One thing I think the people around me don't realize is that I have four days of peak sorrow in my year - four days of remembering and crying and trying to reconcile my heart.
When you have a dead baby, you mourn the death date and the estimated due date. It isn't even something I do consciously. I'll notice that I have the blues, that my hormones are more hormonal and I want to sleep more and eat less. Then I realize - a due or death date is looming.
After a fairly emotional weekend of internal back-and-forth, I realized that Thursday is Drew's death date. There it is - on my the paper calendar and the ticking calendar of my heart - October 24 - the day I said goodbye to John's rainbow brother.
See, in our house, we "celebrate" the boys' birthdays with Emily. We go to the cemetery and release balloons or plant flowers or bring little toys to the headstone. My husband and I cry a little bit and we lay in the grass and look at the sky and just be sorrowful on a day that should have been happy.

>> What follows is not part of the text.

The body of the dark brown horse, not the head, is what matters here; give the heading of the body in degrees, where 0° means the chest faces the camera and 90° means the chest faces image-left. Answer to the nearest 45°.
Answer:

But I'm sort of on my own with death days. I don't bring them up to Emily because we want her to celebrate her brothers. I don't mention it to my husband because this pain is the kind of pain I want to keep to myself. I don't want to have to explain it to someone because I really can't put it into words. It just hurts and that's all anyone needs to know. It's my hurt and I just want to hold it and let it be a real feeling for awhile.
So I know tonight and tomorrow and Thursday and the weekend and even the week after will be hard and I know that this will happen to me four times a year, every year, for the rest of my life.
That's what happens when you carry babies in your heart instead of your arms.